• ACTIVITY:
Rewrite the data below with every "pie" changed to "donut" and nothing else altered, leaving out the pictures.

• INPUT DATA:
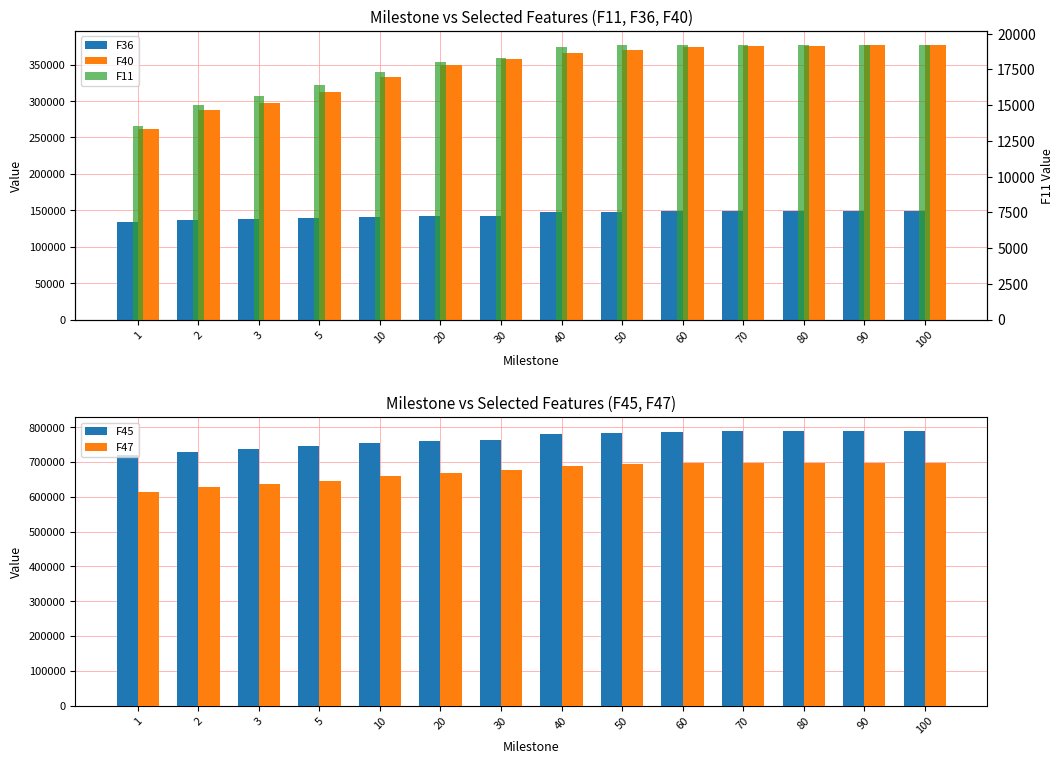

List the labels in order of F11 value, largest first.

90, 70, 100, 80, 60, 50, 40, 30, 20, 10, 5, 3, 2, 1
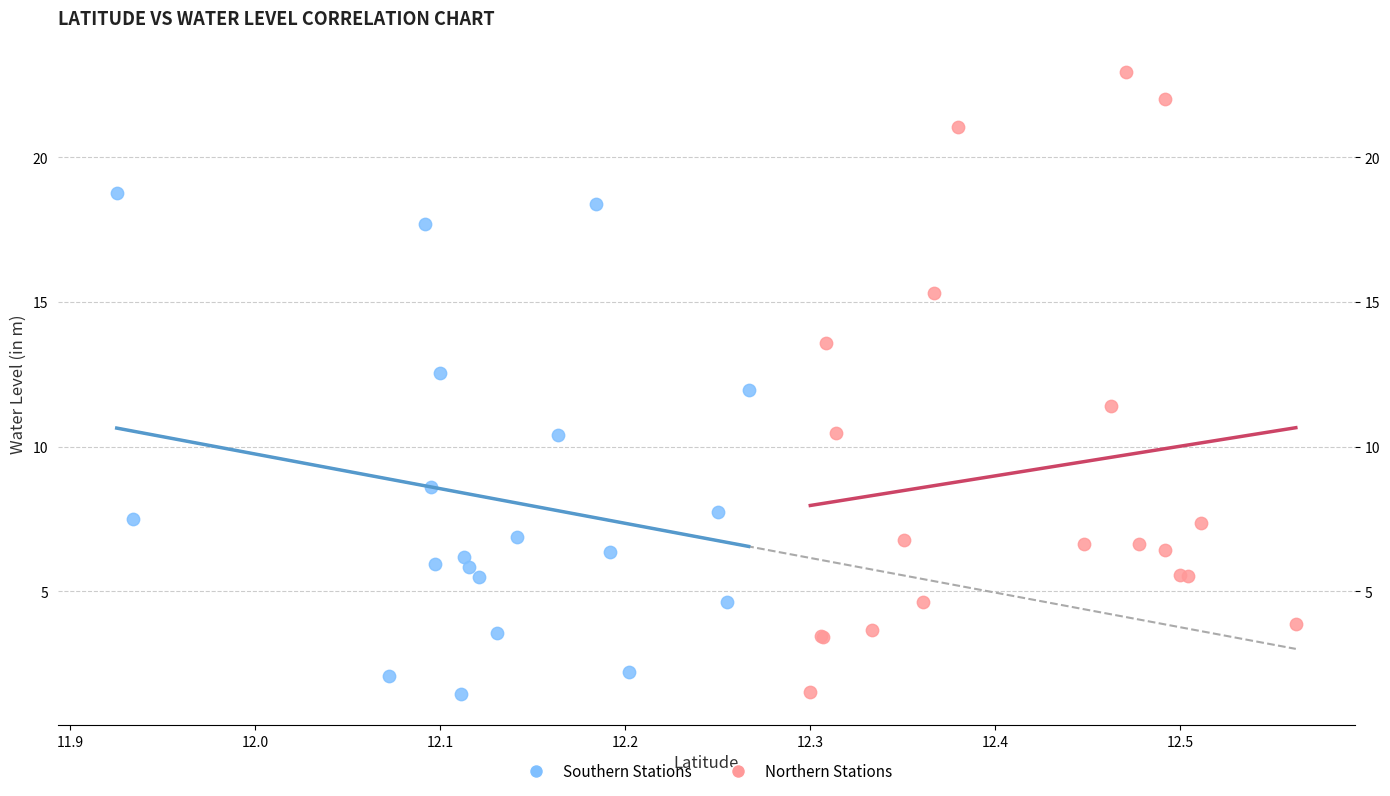

Which series has the widest spread of Y values?

Northern Stations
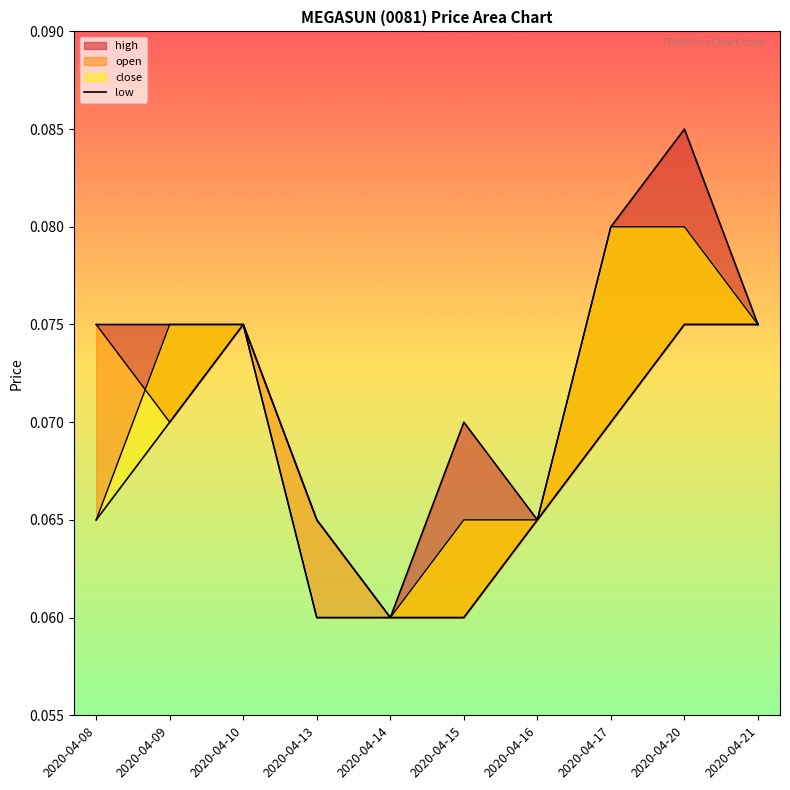

Which has a higher value, 2020-04-20 or 2020-04-13?

2020-04-20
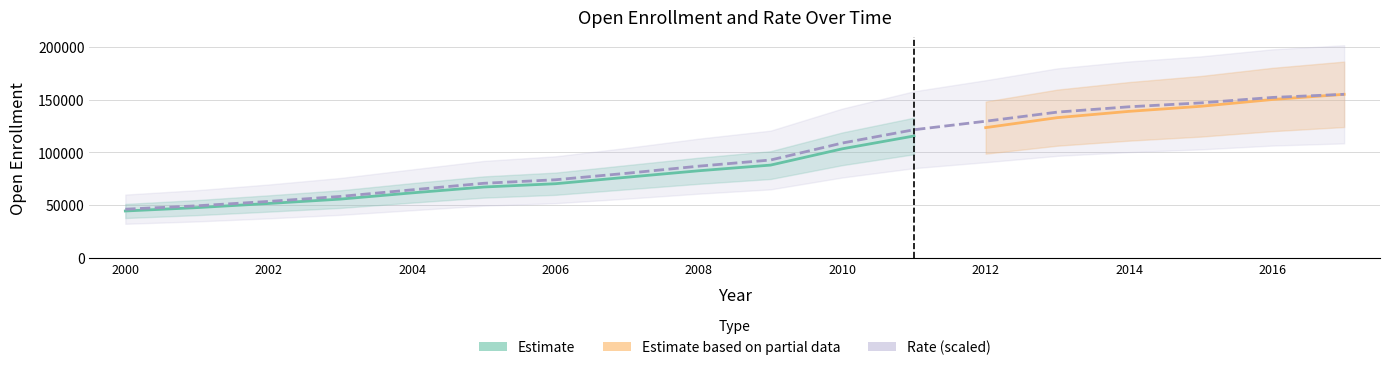

Reading right to left, transcribe all the data shown in this chart.

155211.0	152241.7	147080.8	143377.1	138328.5	129674.9	121600.8	108967.2	92864.2	87031.8	80307.0	74123.7	70773.1	64567.0	58313.5	53561.5	49400.4	46196.8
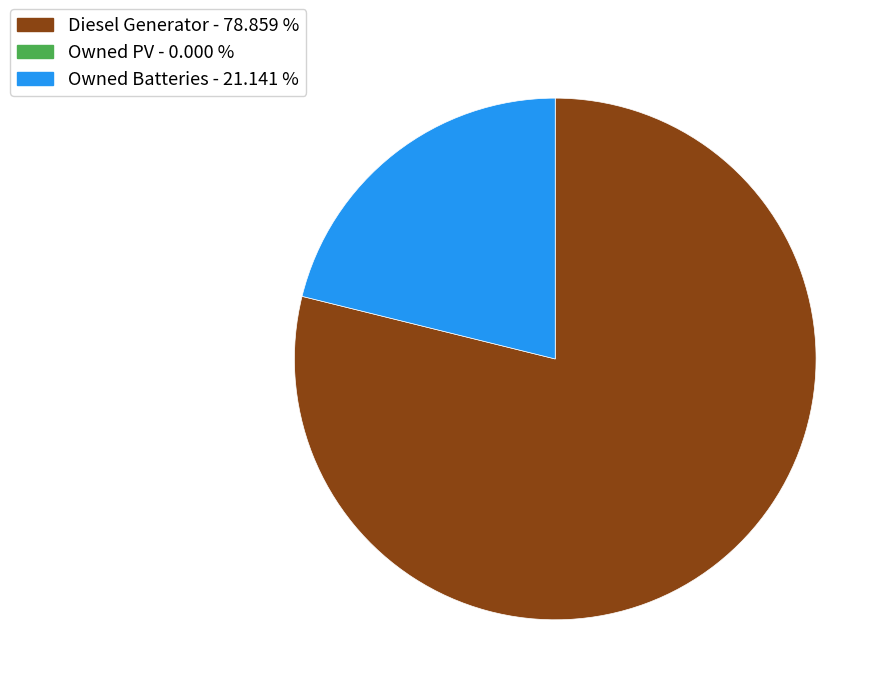

Count the number of slices in the pie.

2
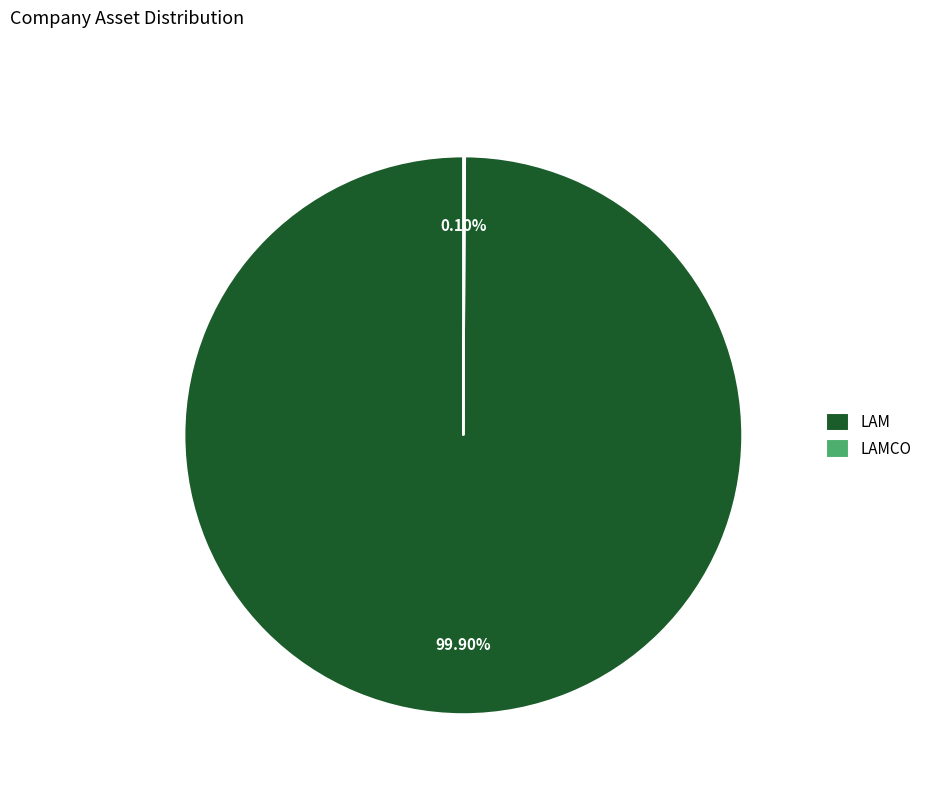

What is the largest slice in the pie chart?

LAM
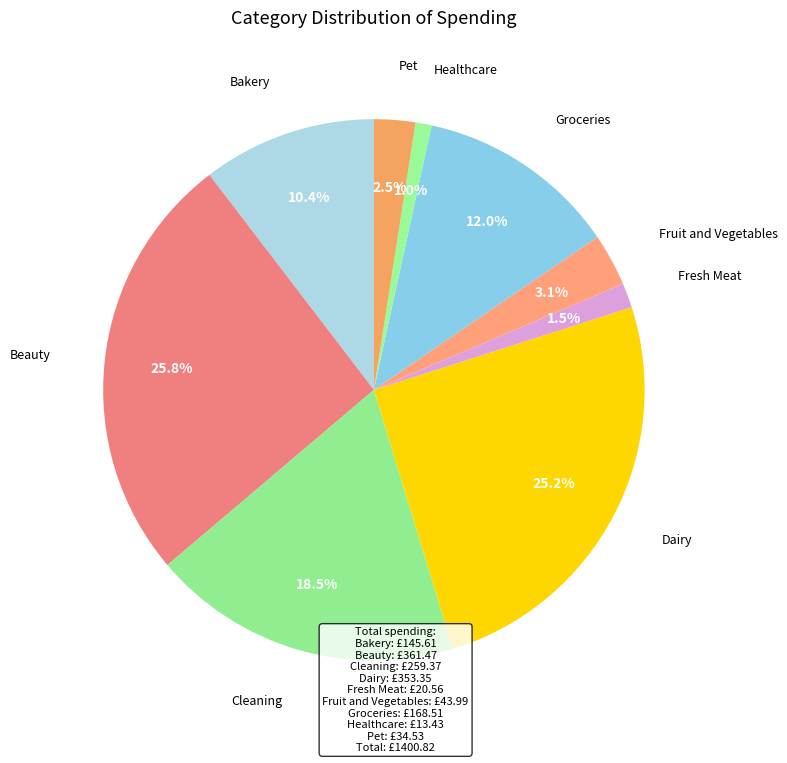

Is there any slice that represents more than half of the pie?

No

• WRITTEN ANSWER:
List the labels in order of F11 value, largest first.

90, 70, 100, 80, 60, 50, 40, 30, 20, 10, 5, 3, 2, 1

Which series has the widest spread of Y values?

Northern Stations

Which has a higher value, 2020-04-20 or 2020-04-13?

2020-04-20

Reading right to left, transcribe all the data shown in this chart.

155211.0	152241.7	147080.8	143377.1	138328.5	129674.9	121600.8	108967.2	92864.2	87031.8	80307.0	74123.7	70773.1	64567.0	58313.5	53561.5	49400.4	46196.8

Count the number of slices in the donut.

2

What is the largest slice in the donut chart?

LAM

Is there any slice that represents more than half of the donut?

No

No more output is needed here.